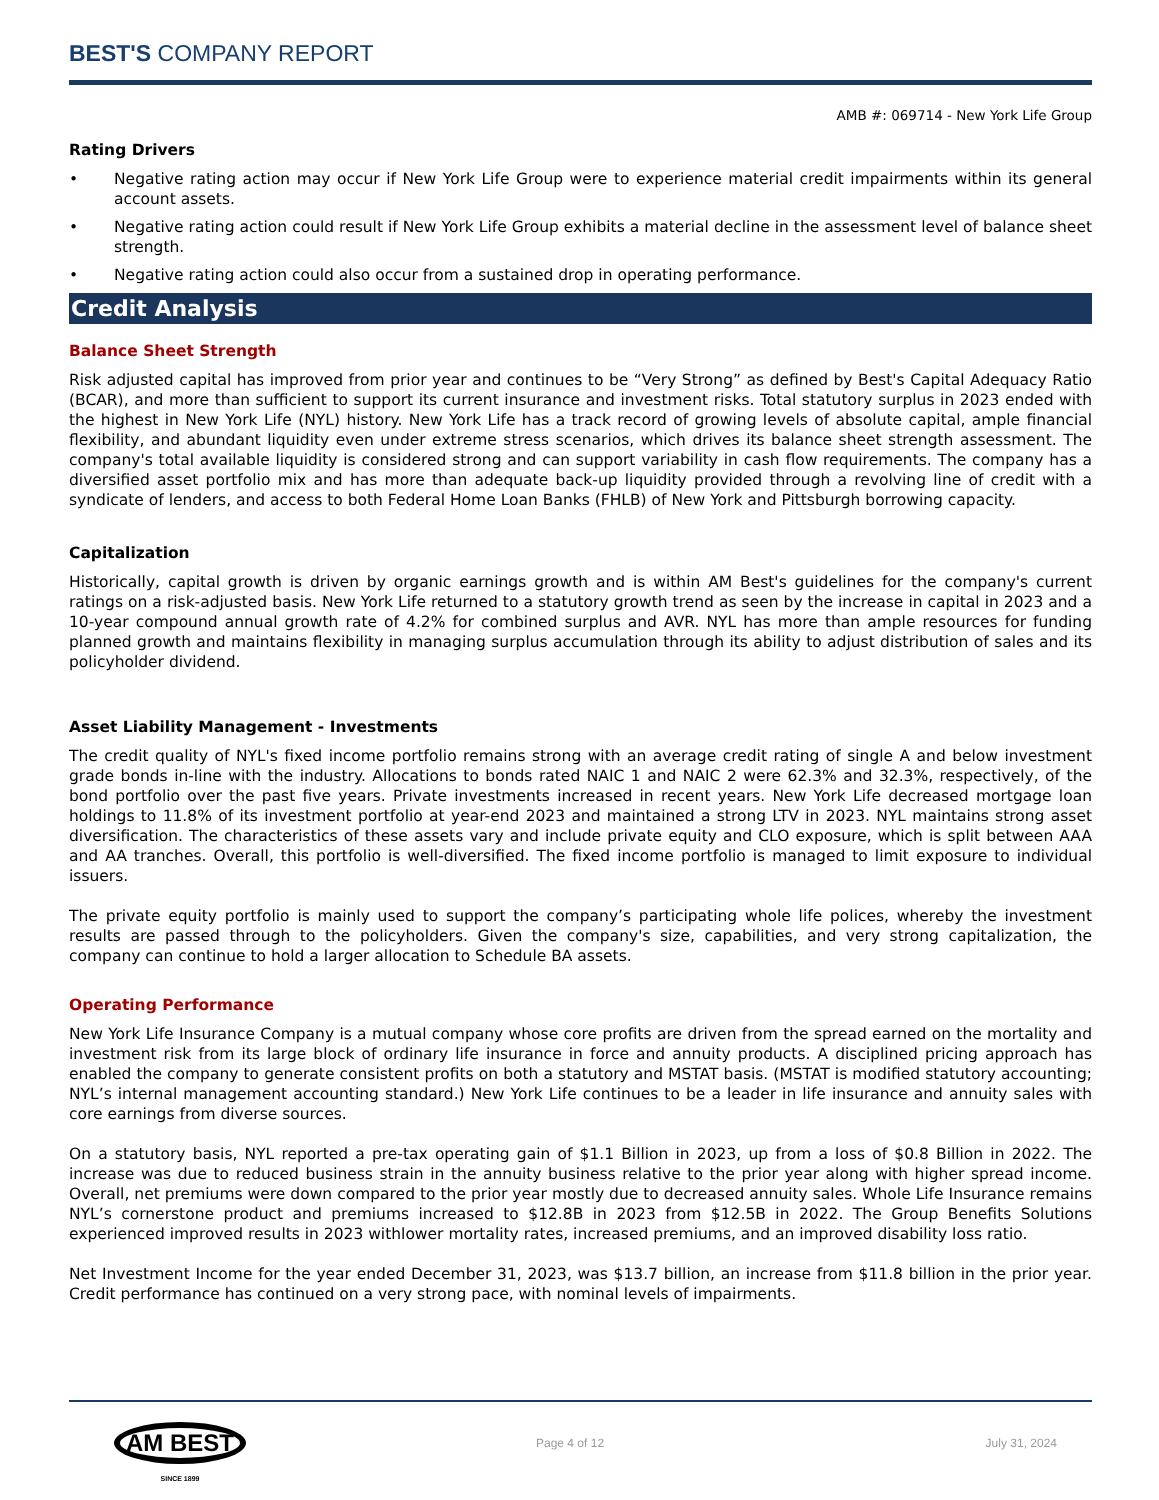BEST'S COMPANY REPORT
AMB #: 069714 - New York Life Group
Rating Drivers
• Negative rating action may occur if New York Life Group were to experience material credit impairments within its general account assets.
• Negative rating action could result if New York Life Group exhibits a material decline in the assessment level of balance sheet strength.
• Negative rating action could also occur from a sustained drop in operating performance.
Credit Analysis
Balance Sheet Strength
Risk adjusted capital has improved from prior year and continues to be “Very Strong” as defined by Best's Capital Adequacy Ratio (BCAR), and more than sufficient to support its current insurance and investment risks. Total statutory surplus in 2023 ended with the highest in New York Life (NYL) history. New York Life has a track record of growing levels of absolute capital, ample financial flexibility, and abundant liquidity even under extreme stress scenarios, which drives its balance sheet strength assessment. The company's total available liquidity is considered strong and can support variability in cash flow requirements. The company has a diversified asset portfolio mix and has more than adequate back-up liquidity provided through a revolving line of credit with a syndicate of lenders, and access to both Federal Home Loan Banks (FHLB) of New York and Pittsburgh borrowing capacity.
Capitalization
Historically, capital growth is driven by organic earnings growth and is within AM Best's guidelines for the company's current ratings on a risk-adjusted basis. New York Life returned to a statutory growth trend as seen by the increase in capital in 2023 and a 10-year compound annual growth rate of 4.2% for combined surplus and AVR. NYL has more than ample resources for funding planned growth and maintains flexibility in managing surplus accumulation through its ability to adjust distribution of sales and its policyholder dividend.
Asset Liability Management - Investments
The credit quality of NYL's fixed income portfolio remains strong with an average credit rating of single A and below investment grade bonds in-line with the industry. Allocations to bonds rated NAIC 1 and NAIC 2 were 62.3% and 32.3%, respectively, of the bond portfolio over the past five years. Private investments increased in recent years. New York Life decreased mortgage loan holdings to 11.8% of its investment portfolio at year-end 2023 and maintained a strong LTV in 2023. NYL maintains strong asset diversification. The characteristics of these assets vary and include private equity and CLO exposure, which is split between AAA and AA tranches. Overall, this portfolio is well-diversified. The fixed income portfolio is managed to limit exposure to individual issuers.
The private equity portfolio is mainly used to support the company’s participating whole life polices, whereby the investment results are passed through to the policyholders. Given the company's size, capabilities, and very strong capitalization, the company can continue to hold a larger allocation to Schedule BA assets.
Operating Performance
New York Life Insurance Company is a mutual company whose core profits are driven from the spread earned on the mortality and investment risk from its large block of ordinary life insurance in force and annuity products. A disciplined pricing approach has enabled the company to generate consistent profits on both a statutory and MSTAT basis. (MSTAT is modified statutory accounting; NYL’s internal management accounting standard.) New York Life continues to be a leader in life insurance and annuity sales with core earnings from diverse sources.
On a statutory basis, NYL reported a pre-tax operating gain of $1.1 Billion in 2023, up from a loss of $0.8 Billion in 2022. The increase was due to reduced business strain in the annuity business relative to the prior year along with higher spread income. Overall, net premiums were down compared to the prior year mostly due to decreased annuity sales. Whole Life Insurance remains NYL’s cornerstone product and premiums increased to $12.8B in 2023 from $12.5B in 2022. The Group Benefits Solutions experienced improved results in 2023 withlower mortality rates, increased premiums, and an improved disability loss ratio.
Net Investment Income for the year ended December 31, 2023, was $13.7 billion, an increase from $11.8 billion in the prior year. Credit performance has continued on a very strong pace, with nominal levels of impairments.
AM BEST SINCE 1899
Page 4 of 12 July 31, 2024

::::

_TASK ITEM:_ Find the lines above that contain the word "increased" and collect them.

_SOLUTION TO THIS TASK:_
The credit quality of NYL's fixed income portfolio remains strong with an average credit rating of single A and below investment grade bonds in-line with the industry. Allocations to bonds rated NAIC 1 and NAIC 2 were 62.3% and 32.3%, respectively, of the bond portfolio over the past five years. Private investments increased in recent years. New York Life decreased mortgage loan holdings to 11.8% of its investment portfolio at year-end 2023 and maintained a strong LTV in 2023. NYL maintains strong asset diversification. The characteristics of these assets vary and include private equity and CLO exposure, which is split between AAA and AA tranches. Overall, this portfolio is well-diversified. The fixed income portfolio is managed to limit exposure to individual issuers.
On a statutory basis, NYL reported a pre-tax operating gain of $1.1 Billion in 2023, up from a loss of $0.8 Billion in 2022. The increase was due to reduced business strain in the annuity business relative to the prior year along with higher spread income. Overall, net premiums were down compared to the prior year mostly due to decreased annuity sales. Whole Life Insurance remains NYL’s cornerstone product and premiums increased to $12.8B in 2023 from $12.5B in 2022. The Group Benefits Solutions experienced improved results in 2023 withlower mortality rates, increased premiums, and an improved disability loss ratio.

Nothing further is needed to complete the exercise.